[Date Prev][Date Next][Thread Prev][Thread Next][Date Index][Thread Index]

Re: [Condor-users] condor_dagman.exe in idle after submit jobs completed



On Tue, 14 Jun 2011, Ian Chesal wrote:

...
You could try running condor_rm against the condor_dagman job -- this should trigger it to write out a rescue dag if it thinks there's still work to be done. That might shed some light on what part of the DAG the manager thinks hasn't completed.

Actually, I'd recommend doing condor_hold/condor_release of the DAGMan job, rather than condor_rm. If you do condor_rm, and a rescue DAG is
written out, the rescue DAG will not reflect the fact that a bunch of the
node jobs completed (the rescue DAG will only reflect whatever DAGMan has "seen" at the time the rescue DAG is created).

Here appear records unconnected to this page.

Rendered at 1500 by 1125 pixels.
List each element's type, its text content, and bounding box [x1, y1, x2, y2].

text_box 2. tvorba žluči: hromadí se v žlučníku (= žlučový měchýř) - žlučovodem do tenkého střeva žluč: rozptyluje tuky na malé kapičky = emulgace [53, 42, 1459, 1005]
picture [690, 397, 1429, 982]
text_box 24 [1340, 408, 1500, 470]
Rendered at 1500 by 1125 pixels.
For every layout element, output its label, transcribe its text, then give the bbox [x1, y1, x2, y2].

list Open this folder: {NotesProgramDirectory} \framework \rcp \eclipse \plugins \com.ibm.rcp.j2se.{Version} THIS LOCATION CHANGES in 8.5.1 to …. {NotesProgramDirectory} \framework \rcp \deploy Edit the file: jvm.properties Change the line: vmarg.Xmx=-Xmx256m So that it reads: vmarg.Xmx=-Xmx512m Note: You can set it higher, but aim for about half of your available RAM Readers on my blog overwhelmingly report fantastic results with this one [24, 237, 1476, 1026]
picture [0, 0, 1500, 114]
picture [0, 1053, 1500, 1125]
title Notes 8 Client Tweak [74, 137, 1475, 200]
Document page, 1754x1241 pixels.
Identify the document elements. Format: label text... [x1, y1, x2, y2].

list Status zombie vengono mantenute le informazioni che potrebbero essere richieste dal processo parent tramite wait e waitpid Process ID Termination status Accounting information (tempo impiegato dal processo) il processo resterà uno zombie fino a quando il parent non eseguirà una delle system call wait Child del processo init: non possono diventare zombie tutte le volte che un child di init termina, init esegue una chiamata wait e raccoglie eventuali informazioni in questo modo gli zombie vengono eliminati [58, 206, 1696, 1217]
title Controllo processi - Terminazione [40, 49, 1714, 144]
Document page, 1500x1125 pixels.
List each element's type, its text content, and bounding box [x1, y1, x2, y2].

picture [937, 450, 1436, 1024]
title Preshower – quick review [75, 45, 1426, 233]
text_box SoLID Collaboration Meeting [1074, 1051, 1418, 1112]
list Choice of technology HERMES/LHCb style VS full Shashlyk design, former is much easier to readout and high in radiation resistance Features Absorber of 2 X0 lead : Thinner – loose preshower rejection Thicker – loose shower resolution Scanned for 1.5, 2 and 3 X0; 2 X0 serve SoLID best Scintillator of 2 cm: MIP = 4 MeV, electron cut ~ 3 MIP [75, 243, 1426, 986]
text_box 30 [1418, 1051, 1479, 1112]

If the section of the dagman.out file in the original posting includes the end of the file, then something weird is going on with DAGMan trying to read the node job log files. Condor_hold/condor_release will actually start a new DAGMan process, and hopefully the new one will be able to read the log files correctly.

Also, what does the log file for the DAGMan job itself (<whatever>.dagman.log) show? That might give some idea why the job is idle.

Kent Wenger
Condor Team